At the start of any discussion about crisis management, it is important to first define what crisis means. Crisis events are generally understood to have long-term potential to change the way an organization operates, sometimes threatening its survival, or fundamentally changing its internal or external stakeholder relationships. To best prepare for eventualities such as these, companies must have a crisis management plan that brings together many different competencies: communications, legal, security, forensic, and often political among others. Most companies appropriately recognize the importance of devoting resources to compliance, preventing compliance misses from happening in the first place. But the reality, even for companies with the best compliance programs, is that certain events are unforeseeable (e.g., “black swans”), or unstoppable (“gray rhinos”). The answer is not simply to reactively deal with these events when they come, but instead to implement a plan that can save important time and provide a semblance of order when the next crisis happens.
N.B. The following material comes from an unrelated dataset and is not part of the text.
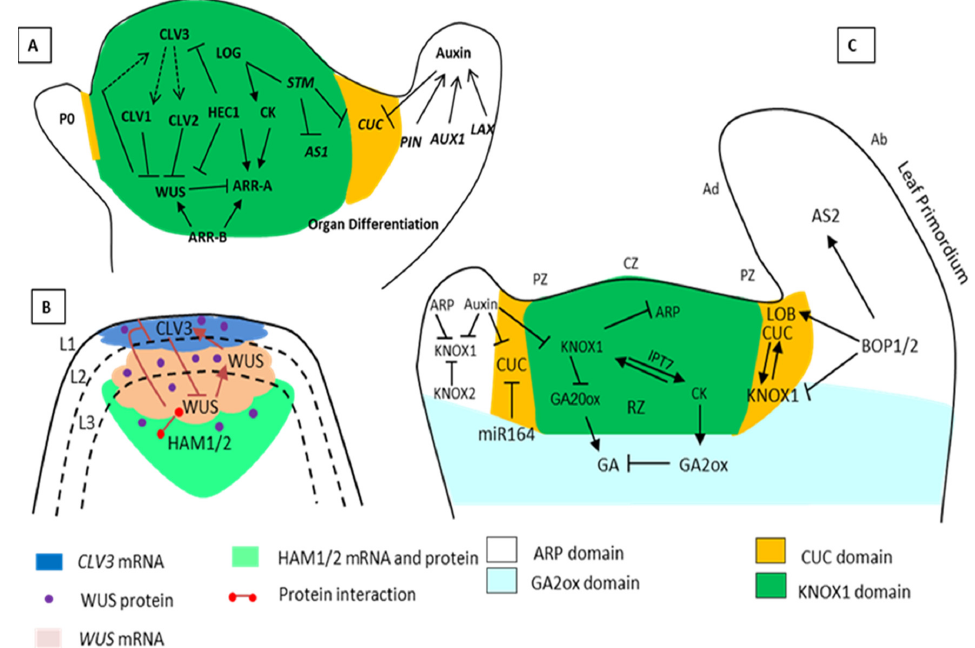
Figure 1. Schematic representation of Shoot Apical Meristems (SAM) maintenance by the various interacting genes. ( A ) The pluripotent stage and a specific number of cells in the SAM are controlled by the (WUS / CLV3) negative-feedback loop. CLAVATA3 (CLV3) is a ligand attached to CLV1 and CLV2 for the restriction of WUS. However, WUS activates CLV3 and works as a stem cell-promoting protein. STM activated the biosynthesis of CK through LONELY GUY (LOG). The STM and KNOX related genes also keep the stem cells undifferentiated by suppressing the expression of AS1 and gibberellic acid (GA) biosynthesis. STM also restricts the expression of the CUC gene due to negative regulators in a specific area. ( B ) The HAM and WUS-CLV3 loop. The regulatory loop requires CLV3, WUS, and HAM; the CLV3 negatively regulates the WUS expression, and the WUS protein moves from the organizing center to the active central zone (stem cells) to activate CLV3 expression. HAM1 / 2 is an interacting partner of WUS, and together with WUS protein suppresses the expression of CLV3 in the rib meristems. The expression zone of the CLV3 gene (blue), WUS gene (pink), HAM proteins (green) and the dot marks the WUS protein. ( C ) Regulatory networks that control leaf initiation. The cells in the SAM are arranged into layers L1, L2, and L3 and further into a distinct group of either tunica or corpus. According to the expression of genes, the SAM architecture is organized with the central zone (CZ), peripheral zone (PZ), organizing zone (OZ), and rib zone (RZ). During leaf initiation, auxin maxima repress the expression of the KNOX1 domains (gene) indeterminate meristem domains. KNOX1 maintains a high level of CK and low levels of GA in the meristem. In the ARP domain that has leaf identity, the leaf primordium separates from SAM by expression of boundary specific genes CUC and BOP regulates the petiole specification and polarity (positive and negative regulations are indicated by pointed and T-shaped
The Crisis Management Plan Imperative

Gone are the days when crises were limited to emergencies and disasters that left a physical impact on a company. Given the current COVID-19 pandemic, the urgency of managing those types of events is more important than it ever has been. However, the discourse about crises now also includes so-called “soft” or “man-made” crises that may not result in physical damage but nonetheless have a lasting impact on a company’s brand, reputation, and employee morale. Consider the impact of problems like these if they happened at your company:

  • A whistleblower reports that your longtime Chief Executive Officer, who has presided over a dramatic turnaround at your company but also massive layoffs, worked with your CHRO to underreport the CEO’s compensation in securities filings and eventually flees not only the company but the city after he is arrested. Subsequent reports surface that the CEO misappropriated other large amounts of funds, too.
  • For the last few years, your company has struggled with certain regulatory inspections, receiving negative grades in several areas. Your company wanted to improve, so it recruited and hired employees who worked for the regulator and instituted a financial incentive system that awarded bonuses to employee teams who found a way to improve the company’s grades. Naturally, your company’s inspection grades subsequently improved. Years later, it is discovered that the employees your company recruited copied guides and manuals from the regulator, as well as a list of areas at the company that the regulator planned to inspect.
  • Your company’s industry is highly regulated and its process for promoting middle managers to senior managers into customer safety-sensitive positions requires the successful completion of an extensive exam. One of your employees—the Senior VP to whom those senior managers will report—decides to share copies of the exam with certain middle managers she wants to promote before they take the exam. This is discovered after promotions are decided and announced throughout the company. Disappointed applicants for the promotions sue the company and the applicants’ lawyers go to the press, citing rampant favoritism among other problems.